• **WHAT IS NEEDED**
If a line below contains the string "reactie", copy it out.

[Stored items from a collection]
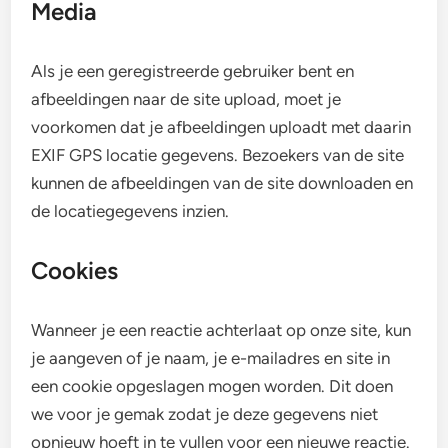
Media
Als je een geregistreerde gebruiker bent en
afbeeldingen naar de site upload, moet je
voorkomen dat je afbeeldingen uploadt met daarin
EXIF GPS locatie gegevens. Bezoekers van de site
kunnen de afbeeldingen van de site downloaden en
de locatiegegevens inzien.
Cookies
Wanneer je een reactie achterlaat op onze site, kun
je aangeven of je naam, je e-mailadres en site in
een cookie opgeslagen mogen worden. Dit doen
we voor je gemak zodat je deze gegevens niet
opnieuw hoeft in te vullen voor een nieuwe reactie.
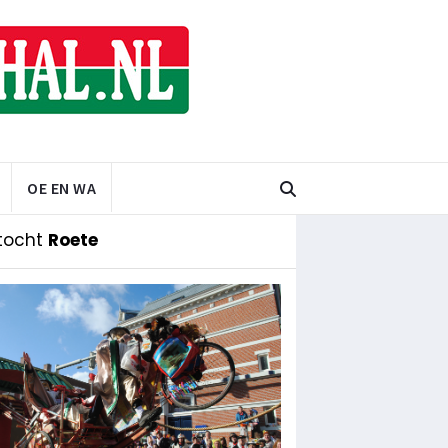
OE EN WA
tocht
Roete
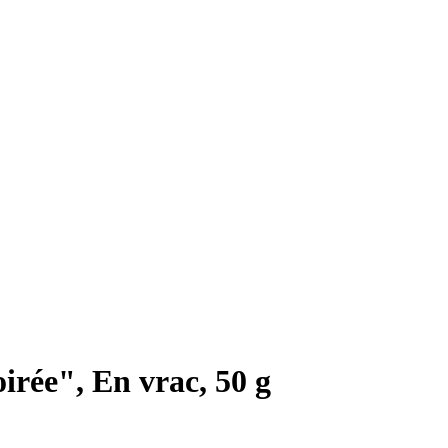
irée", En vrac, 50 g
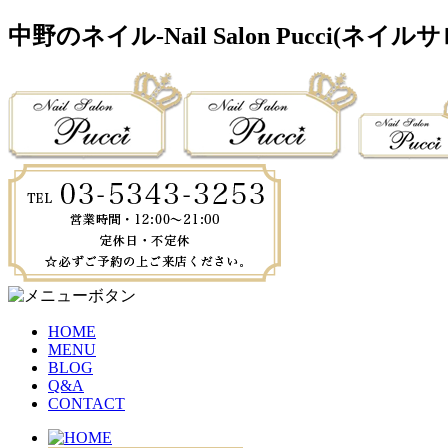
中野のネイル-Nail Salon Pucci
HOME
MENU
BLOG
Q&A
CONTACT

• **WRITTEN RESPONSE**
Wanneer je een reactie achterlaat op onze site, kun
opnieuw hoeft in te vullen voor een nieuwe reactie.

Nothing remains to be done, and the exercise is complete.